* Enunciado del ejercicio
Responde a estas preguntas con los datos del texto sobre Ana de la Muela:
(a) ¿Qué edad tiene Ana María de la Muela Ploegstra?
(b) ¿Cuántos meses después de haber ido al Europeo acude al Mundial júnior?
(c) ¿En qué ciudad se disputa el Mundial júnior?

Ana de la Muela, una karateca con duende y carácter

Ana de la Muela
Ana de la Muela

La ferrolana del Renbu-Kan acude al Mundial júnior la próxima semana ocho meses después de haber ido al Europeo

Dice la Real Academia Española que el duende es un «encanto misterioso e inefable» y el entrenador de Ana María de la Muela Ploegstra (Ferrol, 17 años), Moncho Vázquez, asegura que su pupila tiene «ese duende necesario para la competición que la diferencia de sus rivales». Si se desgrana la acepción de la RAE y se atribuye a la ferrolana, podría decirse que de encanto tiene mucho fuera del tatami pero poco dentro de él, donde prevalece su seriedad; de misteriosa, algo más, porque su afán ofensivo hace que su contrincante nunca sepa lo que va a hacer; y lo de inefable, que no se puede explicar con palabras, podría valer para su trayectoria, porque con apenas seis años de experiencia en el kárate ya se ha clasificado para un Europeo y un Mundial. Esta última competición, en júnior, es la que disputa la próxima semana en Santa Cruz de Tenerife.

* Los datos
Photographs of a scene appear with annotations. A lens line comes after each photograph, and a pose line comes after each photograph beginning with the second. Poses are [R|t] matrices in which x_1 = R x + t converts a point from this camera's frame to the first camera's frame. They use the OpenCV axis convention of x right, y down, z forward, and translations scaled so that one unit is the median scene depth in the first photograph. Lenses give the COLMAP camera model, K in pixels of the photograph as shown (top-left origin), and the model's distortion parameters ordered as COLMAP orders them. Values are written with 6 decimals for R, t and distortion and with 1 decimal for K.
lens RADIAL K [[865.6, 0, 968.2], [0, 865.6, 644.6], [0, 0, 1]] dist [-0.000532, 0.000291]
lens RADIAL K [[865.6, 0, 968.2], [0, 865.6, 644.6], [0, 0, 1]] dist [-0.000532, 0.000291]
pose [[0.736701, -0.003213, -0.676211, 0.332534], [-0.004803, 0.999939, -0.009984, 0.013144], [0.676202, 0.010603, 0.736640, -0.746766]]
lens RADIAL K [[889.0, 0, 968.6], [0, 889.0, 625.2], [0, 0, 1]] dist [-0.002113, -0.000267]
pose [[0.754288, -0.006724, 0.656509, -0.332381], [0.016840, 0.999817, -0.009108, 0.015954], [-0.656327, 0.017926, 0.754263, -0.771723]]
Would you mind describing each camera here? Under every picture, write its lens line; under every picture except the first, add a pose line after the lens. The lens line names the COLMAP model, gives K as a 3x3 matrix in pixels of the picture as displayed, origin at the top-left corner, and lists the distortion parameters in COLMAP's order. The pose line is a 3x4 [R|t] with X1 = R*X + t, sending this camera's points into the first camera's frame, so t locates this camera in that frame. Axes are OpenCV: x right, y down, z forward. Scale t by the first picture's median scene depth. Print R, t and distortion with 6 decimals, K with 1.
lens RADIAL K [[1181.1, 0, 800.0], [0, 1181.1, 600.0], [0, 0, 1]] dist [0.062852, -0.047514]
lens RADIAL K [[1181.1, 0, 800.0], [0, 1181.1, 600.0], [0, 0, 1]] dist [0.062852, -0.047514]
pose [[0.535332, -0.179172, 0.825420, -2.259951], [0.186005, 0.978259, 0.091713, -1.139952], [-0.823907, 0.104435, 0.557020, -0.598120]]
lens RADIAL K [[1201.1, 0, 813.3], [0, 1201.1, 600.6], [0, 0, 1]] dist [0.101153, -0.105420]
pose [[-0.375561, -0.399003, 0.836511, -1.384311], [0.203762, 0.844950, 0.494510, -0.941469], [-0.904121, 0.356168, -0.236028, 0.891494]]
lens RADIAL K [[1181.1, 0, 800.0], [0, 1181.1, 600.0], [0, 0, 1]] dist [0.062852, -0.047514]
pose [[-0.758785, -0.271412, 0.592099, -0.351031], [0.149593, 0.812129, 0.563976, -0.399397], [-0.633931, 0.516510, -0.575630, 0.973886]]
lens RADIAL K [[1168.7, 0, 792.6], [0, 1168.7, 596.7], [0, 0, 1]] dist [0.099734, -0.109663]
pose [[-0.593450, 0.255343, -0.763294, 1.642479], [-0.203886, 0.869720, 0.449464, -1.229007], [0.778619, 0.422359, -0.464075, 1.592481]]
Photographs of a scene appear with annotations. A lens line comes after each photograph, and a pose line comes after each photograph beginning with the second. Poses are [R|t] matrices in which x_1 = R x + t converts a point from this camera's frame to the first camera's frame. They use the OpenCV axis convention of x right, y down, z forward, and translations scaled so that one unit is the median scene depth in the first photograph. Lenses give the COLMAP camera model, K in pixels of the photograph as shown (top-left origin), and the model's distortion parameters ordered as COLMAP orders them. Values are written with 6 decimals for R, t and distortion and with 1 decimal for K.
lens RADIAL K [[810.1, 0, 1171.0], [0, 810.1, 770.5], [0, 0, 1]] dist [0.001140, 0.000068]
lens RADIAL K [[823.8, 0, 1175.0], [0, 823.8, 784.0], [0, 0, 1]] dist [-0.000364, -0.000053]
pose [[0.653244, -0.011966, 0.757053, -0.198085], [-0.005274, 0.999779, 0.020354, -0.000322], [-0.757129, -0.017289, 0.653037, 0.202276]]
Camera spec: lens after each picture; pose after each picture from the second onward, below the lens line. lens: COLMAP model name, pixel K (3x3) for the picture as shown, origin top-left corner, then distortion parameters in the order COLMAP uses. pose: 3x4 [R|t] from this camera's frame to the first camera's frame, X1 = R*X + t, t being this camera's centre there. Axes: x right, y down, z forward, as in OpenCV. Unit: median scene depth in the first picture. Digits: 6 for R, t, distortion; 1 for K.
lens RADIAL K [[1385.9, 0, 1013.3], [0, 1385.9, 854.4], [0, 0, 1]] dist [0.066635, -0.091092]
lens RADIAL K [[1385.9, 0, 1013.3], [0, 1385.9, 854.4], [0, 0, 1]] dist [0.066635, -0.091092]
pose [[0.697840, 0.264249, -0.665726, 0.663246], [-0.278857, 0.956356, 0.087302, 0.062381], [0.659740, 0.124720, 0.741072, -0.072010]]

* Solución escrita
(a) Tiene 17 años.
(b) Acude ocho meses después.
(c) Se disputa en Santa Cruz de Tenerife.